Ao contrário das versões anteriores, até ao ICD-10, o novo inclui quadros clínicos definidos pela medicina tradicional chinesa (MTC) – também japonesa e coreana –, mas só estas, de entre todas as medicinas tradicionais. Assim, uma pessoa pode sofrer ou morrer de enfarte do miocárdio, de septicémia, de insuficiência renal, de diabetes ou de cancro da mama. Mas também da doença com código SF50 que se designa como “deficiência do yin hepático”, ou a SF57, “estagnação do qi hepático”. Ao menos fica estipulado que estas classificações não podem ser usadas para efeitos de causa de morte.

Vêm num capítulo que descreve cada doença classificada. Por exemplo, o “quadro do meridiano da bexiga” (SG26) caracteriza-se por fortes dores de cabeça, sensação de que os olhos estão a sair das órbitas, rigidez da nuca, curvatura para trás da cintura, inchaços na parte de trás do joelho, lacrimejo, congestão nasal e paralisia do dedo mínimo do pé. Este conjunto, total ou parcialmente, corresponde a diferentes quadros clínicos convencionais, desde respostas de seres a doenças graves. Nenhuma, no entanto, relacionada com a bexiga.

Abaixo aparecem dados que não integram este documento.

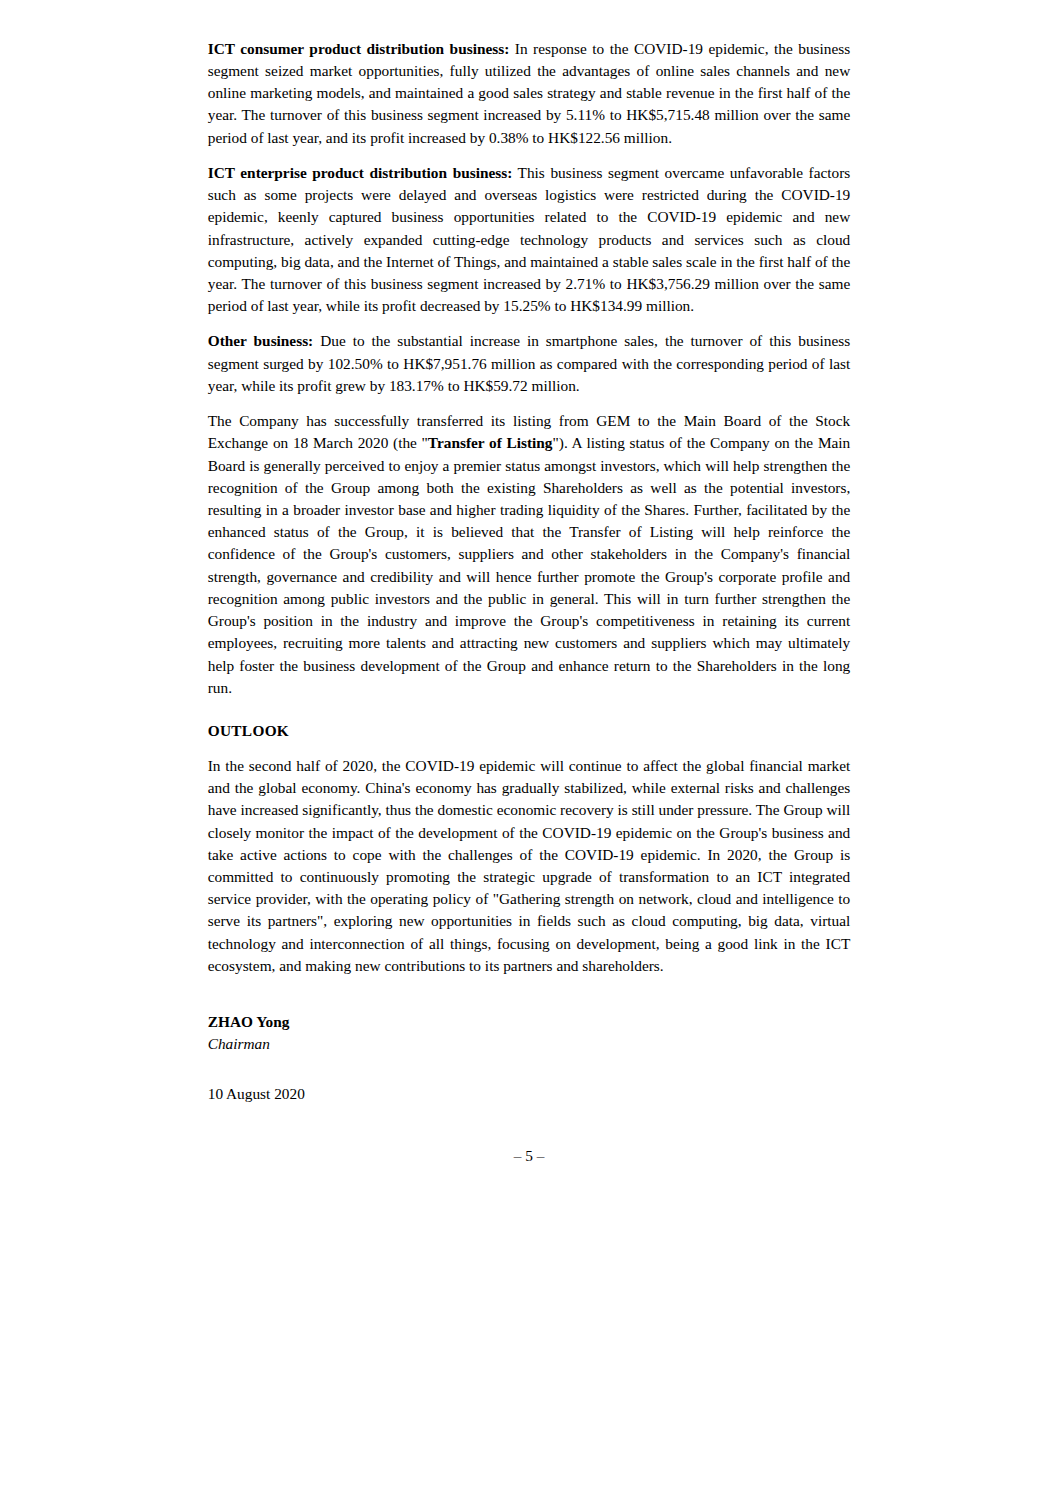ICT consumer product distribution business: In response to the COVID-19 epidemic, the business segment seized market opportunities, fully utilized the advantages of online sales channels and new online marketing models, and maintained a good sales strategy and stable revenue in the first half of the year. The turnover of this business segment increased by 5.11% to HK$5,715.48 million over the same period of last year, and its profit increased by 0.38% to HK$122.56 million.
ICT enterprise product distribution business: This business segment overcame unfavorable factors such as some projects were delayed and overseas logistics were restricted during the COVID-19 epidemic, keenly captured business opportunities related to the COVID-19 epidemic and new infrastructure, actively expanded cutting-edge technology products and services such as cloud computing, big data, and the Internet of Things, and maintained a stable sales scale in the first half of the year. The turnover of this business segment increased by 2.71% to HK$3,756.29 million over the same period of last year, while its profit decreased by 15.25% to HK$134.99 million.
Other business: Due to the substantial increase in smartphone sales, the turnover of this business segment surged by 102.50% to HK$7,951.76 million as compared with the corresponding period of last year, while its profit grew by 183.17% to HK$59.72 million.
The Company has successfully transferred its listing from GEM to the Main Board of the Stock Exchange on 18 March 2020 (the "Transfer of Listing"). A listing status of the Company on the Main Board is generally perceived to enjoy a premier status amongst investors, which will help strengthen the recognition of the Group among both the existing Shareholders as well as the potential investors, resulting in a broader investor base and higher trading liquidity of the Shares. Further, facilitated by the enhanced status of the Group, it is believed that the Transfer of Listing will help reinforce the confidence of the Group's customers, suppliers and other stakeholders in the Company's financial strength, governance and credibility and will hence further promote the Group's corporate profile and recognition among public investors and the public in general. This will in turn further strengthen the Group's position in the industry and improve the Group's competitiveness in retaining its current employees, recruiting more talents and attracting new customers and suppliers which may ultimately help foster the business development of the Group and enhance return to the Shareholders in the long run.
OUTLOOK
In the second half of 2020, the COVID-19 epidemic will continue to affect the global financial market and the global economy. China's economy has gradually stabilized, while external risks and challenges have increased significantly, thus the domestic economic recovery is still under pressure. The Group will closely monitor the impact of the development of the COVID-19 epidemic on the Group's business and take active actions to cope with the challenges of the COVID-19 epidemic. In 2020, the Group is committed to continuously promoting the strategic upgrade of transformation to an ICT integrated service provider, with the operating policy of "Gathering strength on network, cloud and intelligence to serve its partners", exploring new opportunities in fields such as cloud computing, big data, virtual technology and interconnection of all things, focusing on development, being a good link in the ICT ecosystem, and making new contributions to its partners and shareholders.
ZHAO Yong
Chairman
10 August 2020
– 5 –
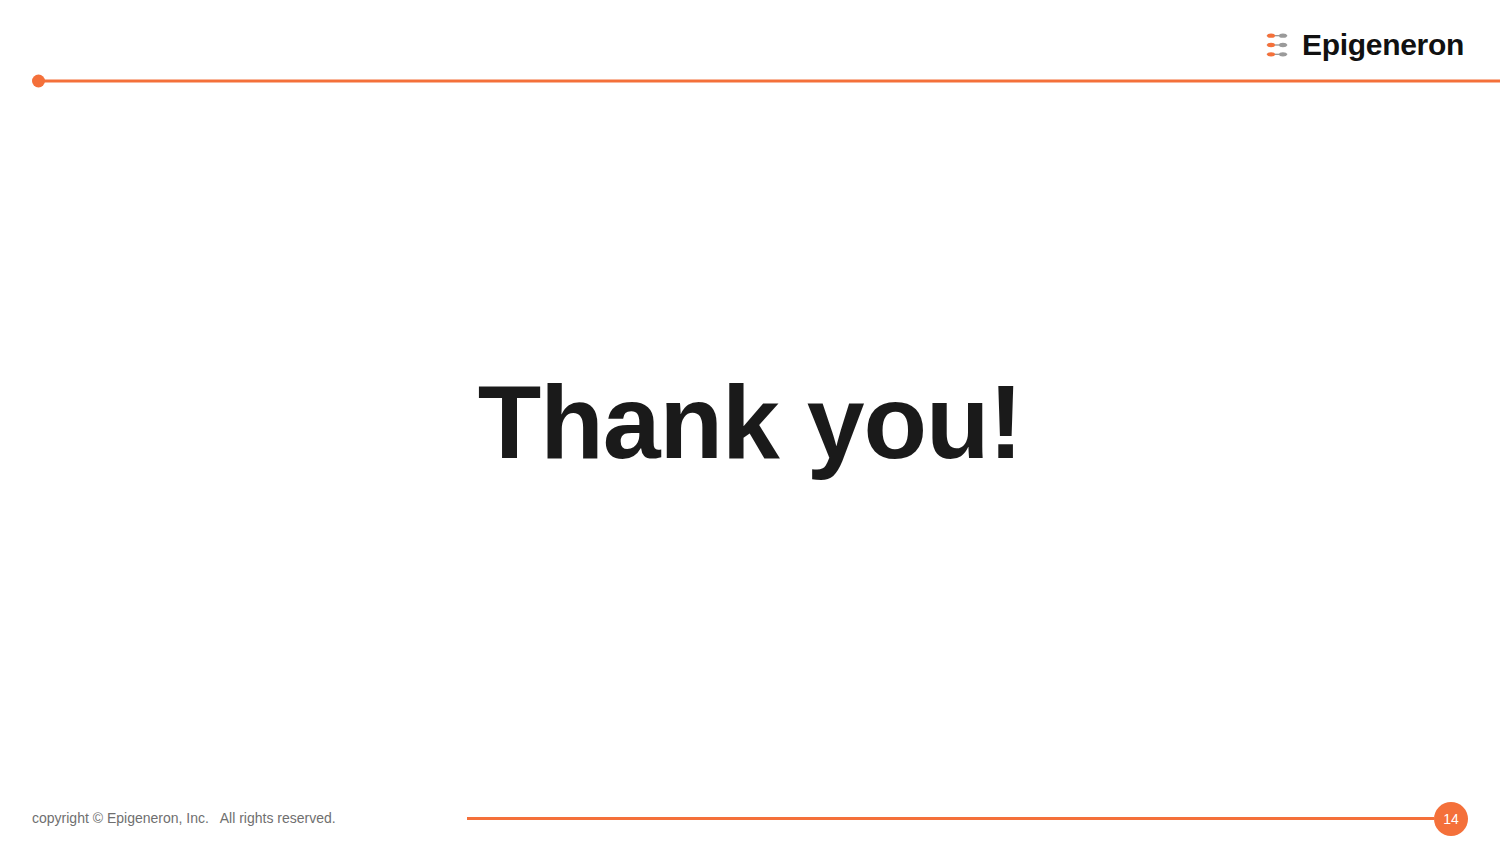Epigeneron
Thank you!
copyright © Epigeneron, Inc. All rights reserved.
14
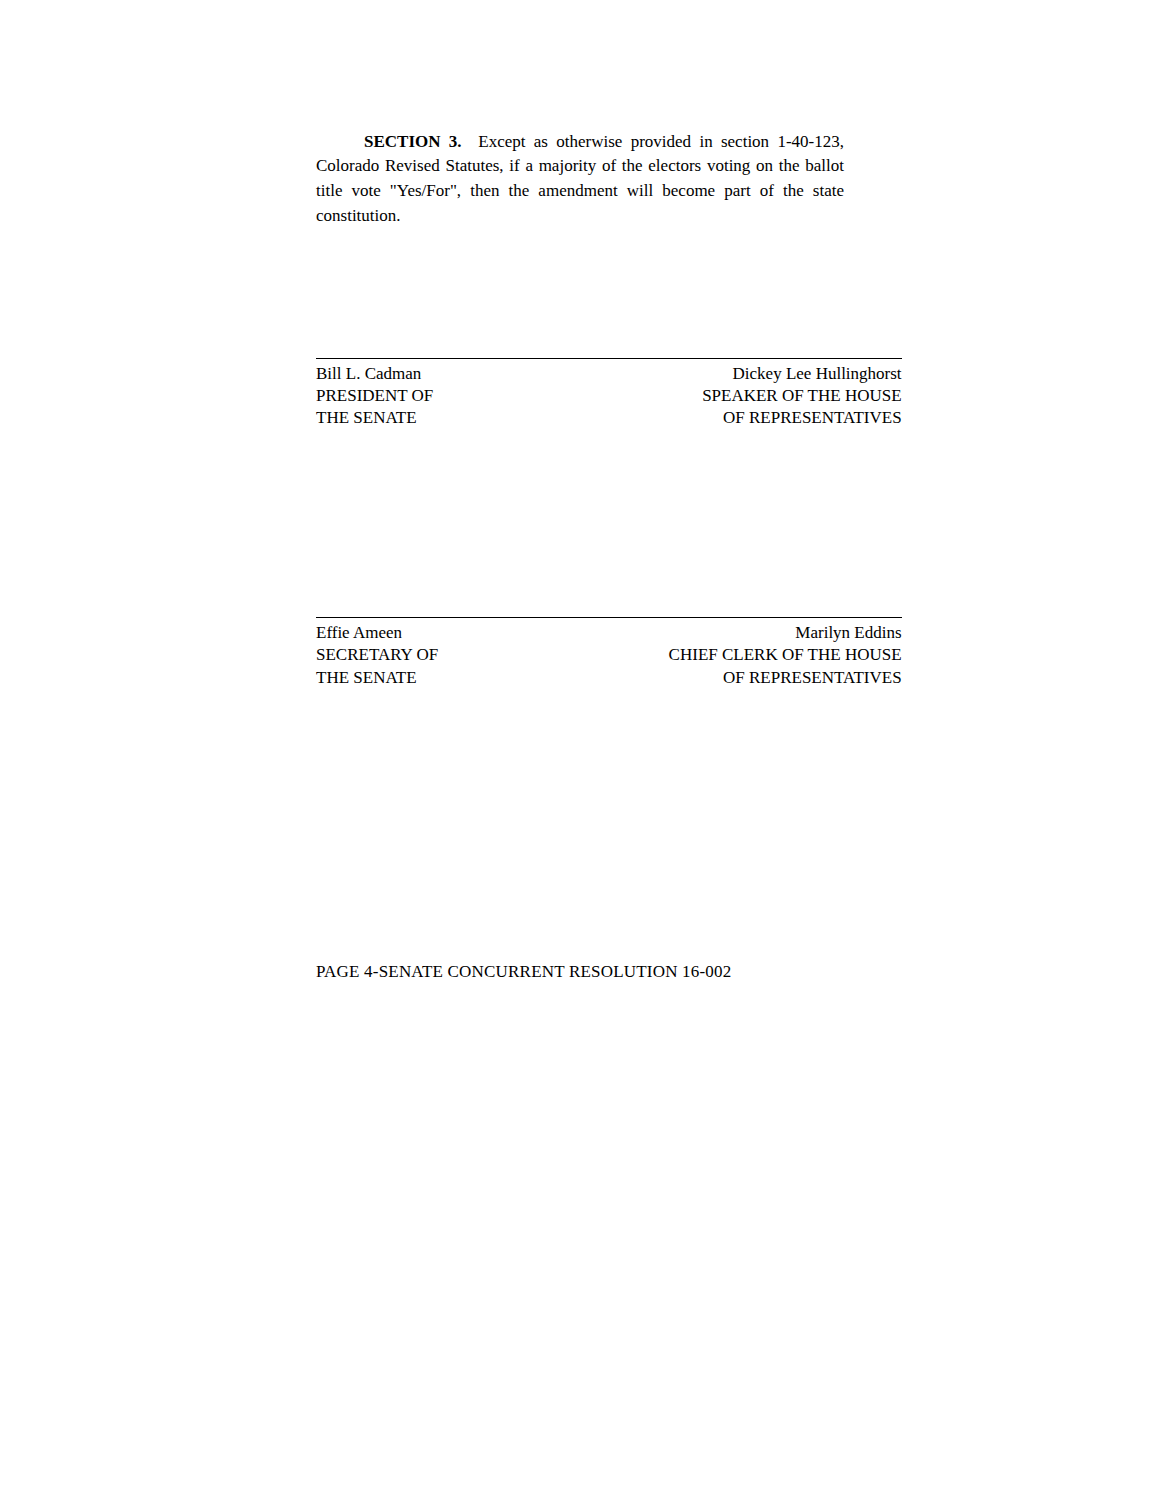SECTION 3. Except as otherwise provided in section 1-40-123, Colorado Revised Statutes, if a majority of the electors voting on the ballot title vote "Yes/For", then the amendment will become part of the state constitution.
| Bill L. Cadman PRESIDENT OF THE SENATE | Dickey Lee Hullinghorst SPEAKER OF THE HOUSE OF REPRESENTATIVES |
| Effie Ameen SECRETARY OF THE SENATE | Marilyn Eddins CHIEF CLERK OF THE HOUSE OF REPRESENTATIVES |
PAGE 4-SENATE CONCURRENT RESOLUTION 16-002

Essa do dedo mínimo é o máximo para um mínimo! O mal é que não se pode só rir. Tratar este quadro com agulhas ou mezinhas pode fazer esquecer, por exemplo, uma meningite fatal.

E porquê isto? Porque está a OMS a integrar – tarefa impossível por natureza, como óleo e água – ciência e crendice, mesmo que com respeito pela idade veneranda mas senil? As razões são estritamente políticas e já as resumimos acima. Acresce o ciclo vicioso: como alguns países criaram sistemas legais de reconhecimento das MA, é conveniente uma plataforma internacional de normalização; mas, por outro lado, esses países em boa parte fundamentaram-se ou invocaram a posição da OMS.

Reconheço a utilidade da codificação dos quadros clínicos e respetiva terapêutica da MTC no âmbito bem definido da investigação sobre essa prática. Para se estudar é preciso começar por se definir bem o que se estuda. Todavia, esta salgalhada do ICD-11 quer ser muito mais, quer pôr em plano de igualdade e integrar – objetivo explícito da OMS – as duas medicinas.

E porquê a medicina chinesa? Para além da razão prática de ser a mais difundida, é óbvia a outra razão, o peso da China no quadro internacional, como potência emergente, e o seu papel na ONU e suas organizações.

Irónico é que Mao, que usou a MTC durante a grande marcha para dar aos seus camaradas a ideia de estarem a ser cuidados, não acreditava na MTC, como relatado por um dos seus médicos, Li Zhisui: “Embora acredite em que devemos promover a medicina chinesa, pessoalmente não acredito nela. Não tomo produtos médicos chineses”. Não é de estranhar que esse médico de Mao tivesse sido formado numa universidade ocidental e escolhido pelo grande timoneiro.

E, entre 1950 e 1953, foi slogan do PCC “A medicina chinesa estuda a medicina ocidental”.

Nota: parte importante dos dados factuais referidos consta de “ICD.-11: a triumph of the integration of quackery and real medicine”, David Gorski, Science-Based Medicine, 19 de março de 2018.